CHALLENGE: Return an exact copy of the lines from the one holding "dynamic real-time deformability" to the end of the data, including both the starting and final lines. Leave the pictures out.

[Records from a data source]
--*--
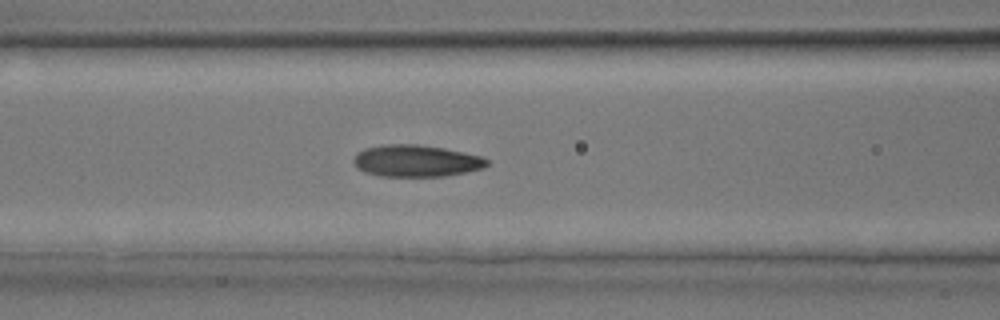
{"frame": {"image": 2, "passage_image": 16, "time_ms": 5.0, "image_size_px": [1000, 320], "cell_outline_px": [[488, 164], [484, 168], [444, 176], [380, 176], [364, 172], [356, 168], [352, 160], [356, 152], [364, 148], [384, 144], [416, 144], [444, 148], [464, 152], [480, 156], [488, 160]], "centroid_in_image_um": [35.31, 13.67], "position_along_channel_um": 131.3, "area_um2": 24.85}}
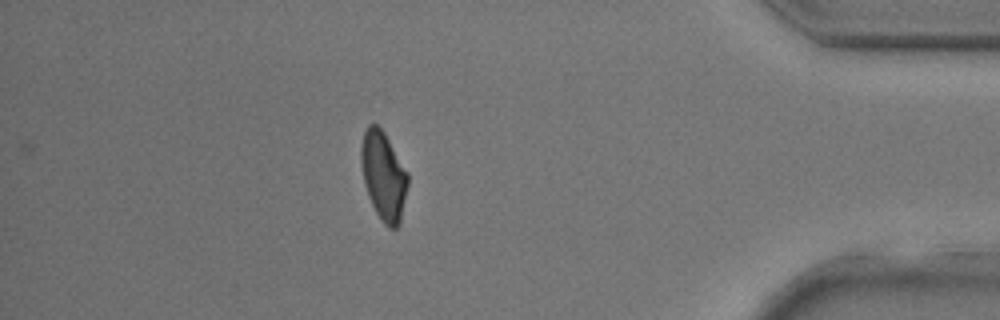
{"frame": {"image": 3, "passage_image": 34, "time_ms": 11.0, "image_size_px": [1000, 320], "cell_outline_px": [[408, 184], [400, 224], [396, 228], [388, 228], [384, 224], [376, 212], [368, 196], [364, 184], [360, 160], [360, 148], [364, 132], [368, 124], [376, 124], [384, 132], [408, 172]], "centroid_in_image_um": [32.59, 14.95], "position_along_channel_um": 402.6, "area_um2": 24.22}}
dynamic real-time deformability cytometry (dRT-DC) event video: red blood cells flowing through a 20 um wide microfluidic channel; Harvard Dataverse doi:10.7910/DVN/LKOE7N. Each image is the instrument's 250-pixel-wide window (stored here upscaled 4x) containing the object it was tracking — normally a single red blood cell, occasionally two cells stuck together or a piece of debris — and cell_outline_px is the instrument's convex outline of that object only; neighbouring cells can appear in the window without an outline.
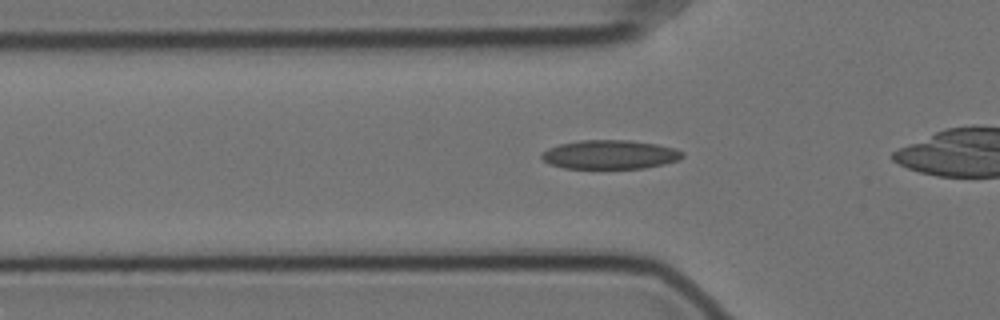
{"species": "Egyptian fruit bat (a non-hibernating species)", "species_latin": "Rousettus aegyptiacus", "temperature_condition": "cold", "stored_images_in_passage": 33, "camera_frame_rate_fps": 3000, "um_per_image_px": 0.085, "animal": {"sex": "female"}, "frame": {"image": 1, "passage_image": 6, "time_ms": 1.667, "image_size_px": [1000, 320], "cell_outline_px": [[684, 156], [680, 160], [664, 164], [644, 168], [564, 168], [548, 164], [540, 156], [540, 152], [548, 148], [560, 144], [580, 140], [632, 140], [656, 144], [676, 148], [684, 152]], "centroid_in_image_um": [51.85, 13.13], "position_along_channel_um": 73.9, "area_um2": 23.99}}
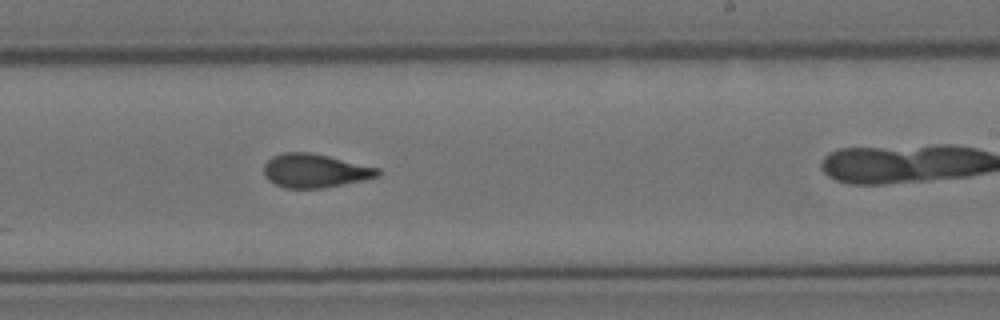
{"frame": {"image": 2, "passage_image": 22, "time_ms": 7.0, "image_size_px": [1000, 320], "cell_outline_px": [[380, 176], [364, 180], [324, 188], [284, 188], [268, 180], [264, 176], [264, 164], [272, 156], [284, 152], [308, 152], [328, 156], [380, 168]], "centroid_in_image_um": [26.77, 14.51], "position_along_channel_um": 262.2, "area_um2": 22.43}}
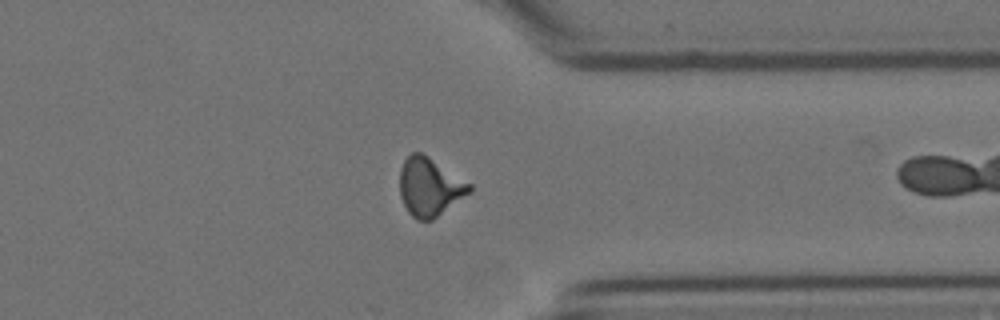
--*--
FINISHED ANSWER:
dynamic real-time deformability cytometry (dRT-DC) event video: red blood cells flowing through a 20 um wide microfluidic channel; Harvard Dataverse doi:10.7910/DVN/LKOE7N. Each image is the instrument's 250-pixel-wide window (stored here upscaled 4x) containing the object it was tracking — normally a single red blood cell, occasionally two cells stuck together or a piece of debris — and cell_outline_px is the instrument's convex outline of that object only; neighbouring cells can appear in the window without an outline.
{"species": "Egyptian fruit bat (a non-hibernating species)", "species_latin": "Rousettus aegyptiacus", "temperature_condition": "cold", "stored_images_in_passage": 33, "camera_frame_rate_fps": 3000, "um_per_image_px": 0.085, "animal": {"sex": "female"}, "frame": {"image": 1, "passage_image": 6, "time_ms": 1.667, "image_size_px": [1000, 320], "cell_outline_px": [[684, 156], [680, 160], [664, 164], [644, 168], [564, 168], [548, 164], [540, 156], [540, 152], [548, 148], [560, 144], [580, 140], [632, 140], [656, 144], [676, 148], [684, 152]], "centroid_in_image_um": [51.85, 13.13], "position_along_channel_um": 73.9, "area_um2": 23.99}}
{"frame": {"image": 2, "passage_image": 22, "time_ms": 7.0, "image_size_px": [1000, 320], "cell_outline_px": [[380, 176], [364, 180], [324, 188], [284, 188], [268, 180], [264, 176], [264, 164], [272, 156], [284, 152], [308, 152], [328, 156], [380, 168]], "centroid_in_image_um": [26.77, 14.51], "position_along_channel_um": 262.2, "area_um2": 22.43}}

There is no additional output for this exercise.